* Your assignment:
Copy the lines below word for word, leaving out the pictures.

* Data:

══════

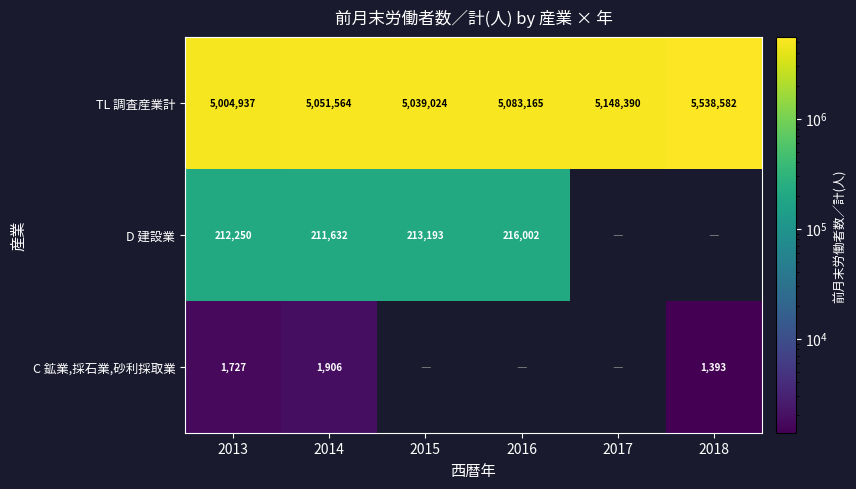

The value of C 鉱業,採石業,砂利採取業 at 2014 is 418.0. True or false?

False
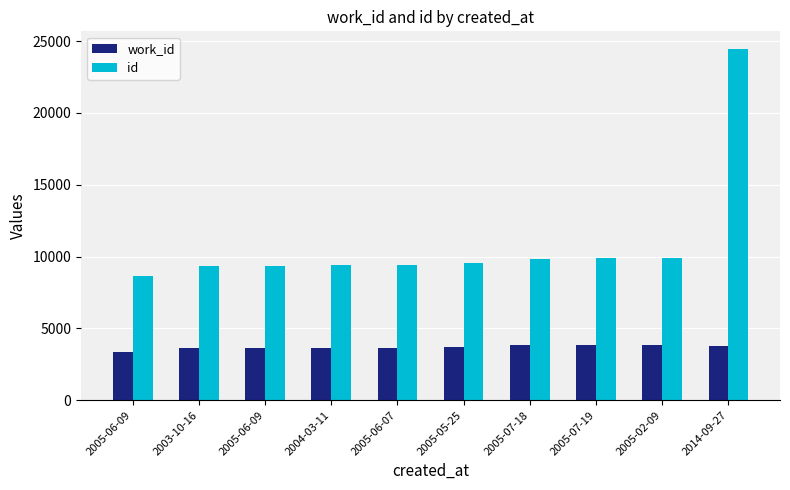

Are the bars grouped side by side (vs. stacked)?

Yes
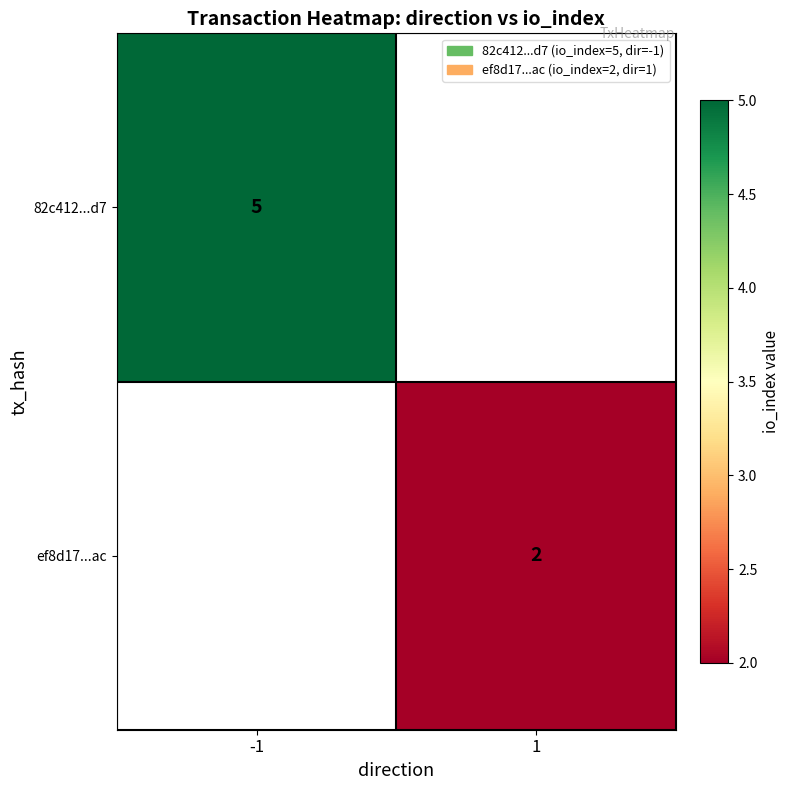

True or false: ef8d17...ac has a value of 2 at 1.

True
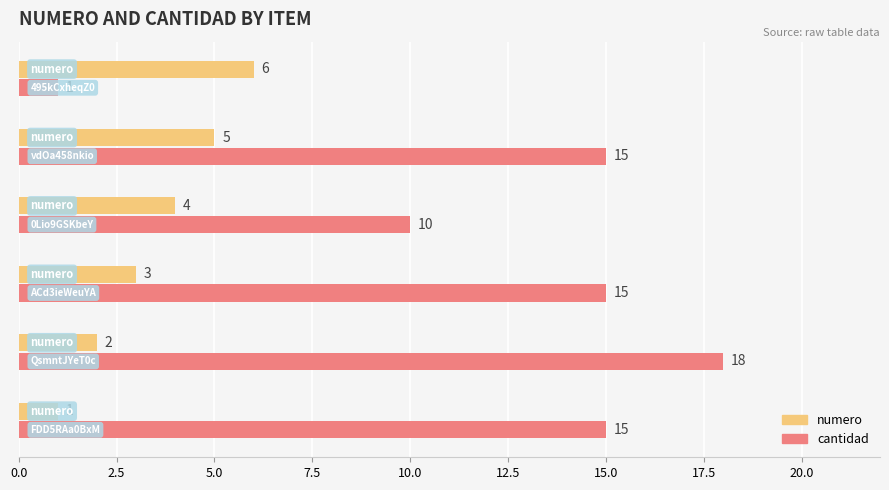

Which series has the largest total across all categories?

cantidad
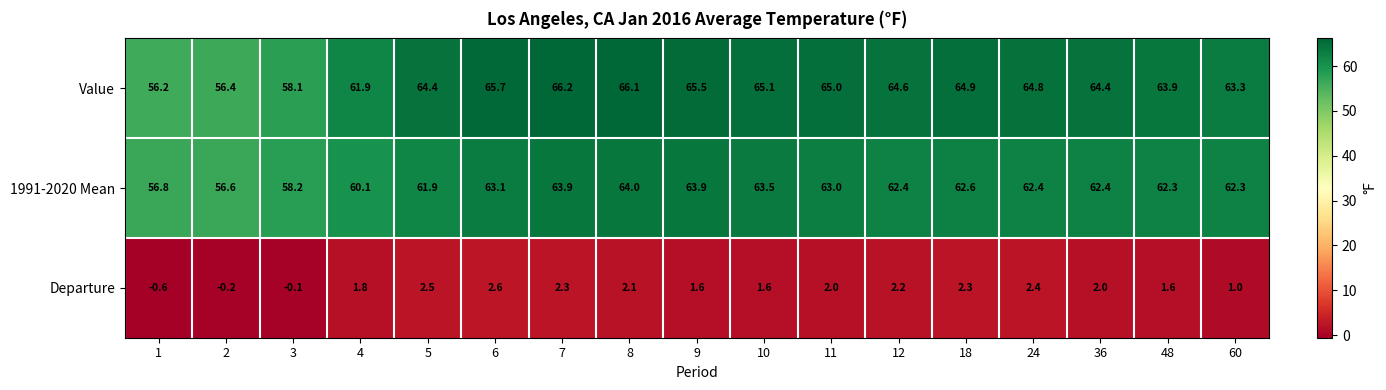

At 36, list the series in order from largest to smallest.

Value, 1991-2020 Mean, Departure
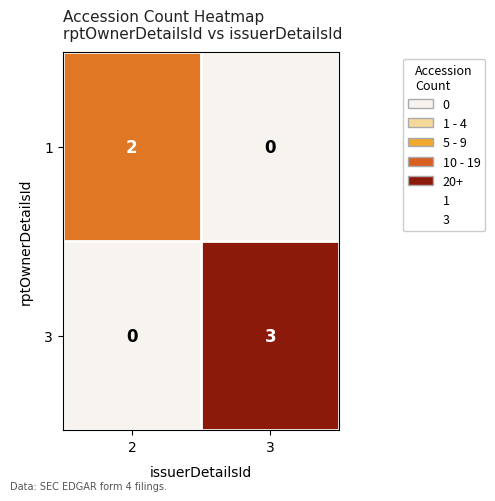

Which series has the largest total across all categories?

3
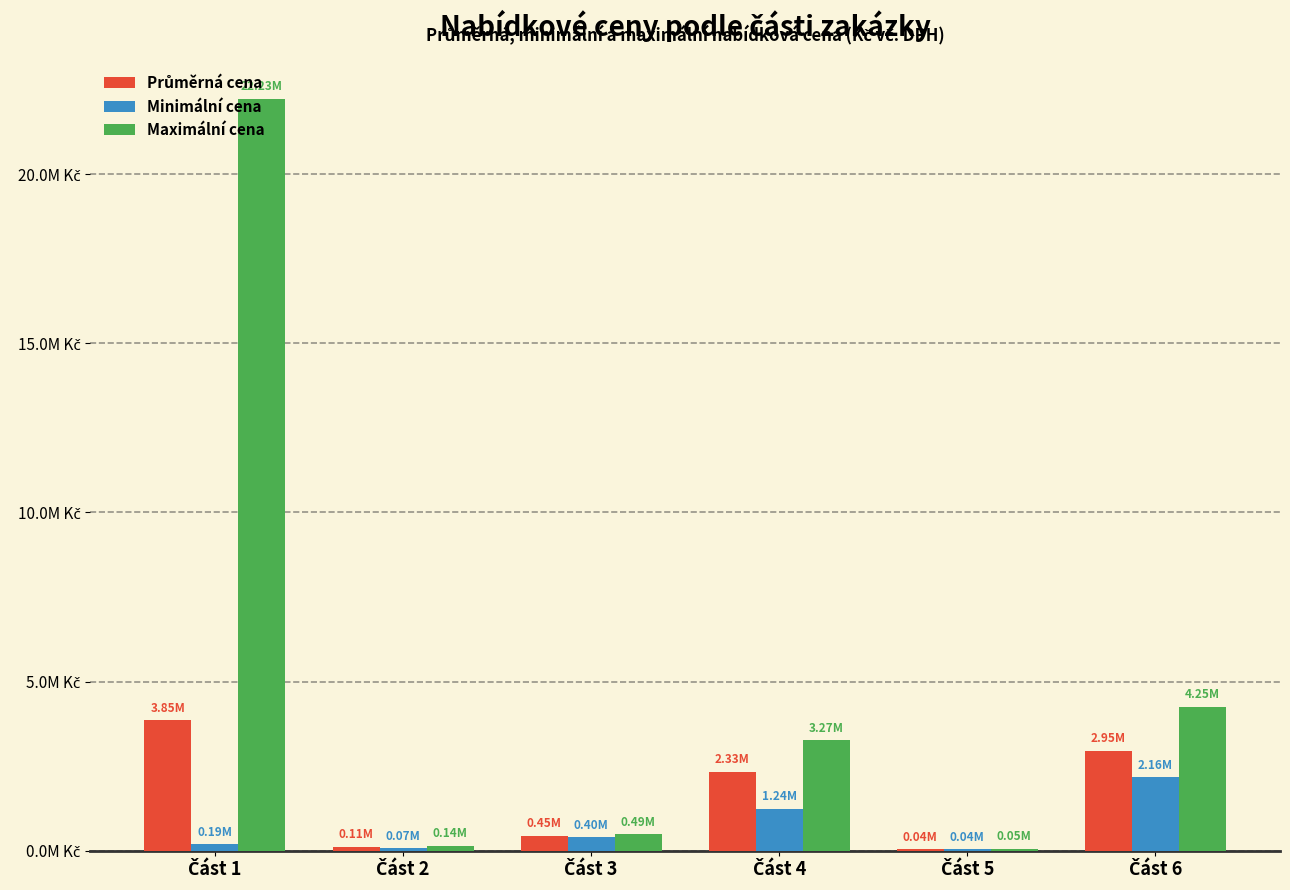

How many values in the Minimální cena series exceed 397391?

2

══════

* Expected answer:
The value of C 鉱業,採石業,砂利採取業 at 2014 is 418.0. True or false?

False

Are the bars grouped side by side (vs. stacked)?

Yes

True or false: ef8d17...ac has a value of 2 at 1.

True

Which series has the largest total across all categories?

cantidad

At 36, list the series in order from largest to smallest.

Value, 1991-2020 Mean, Departure

Which series has the largest total across all categories?

3

How many values in the Minimální cena series exceed 397391?

2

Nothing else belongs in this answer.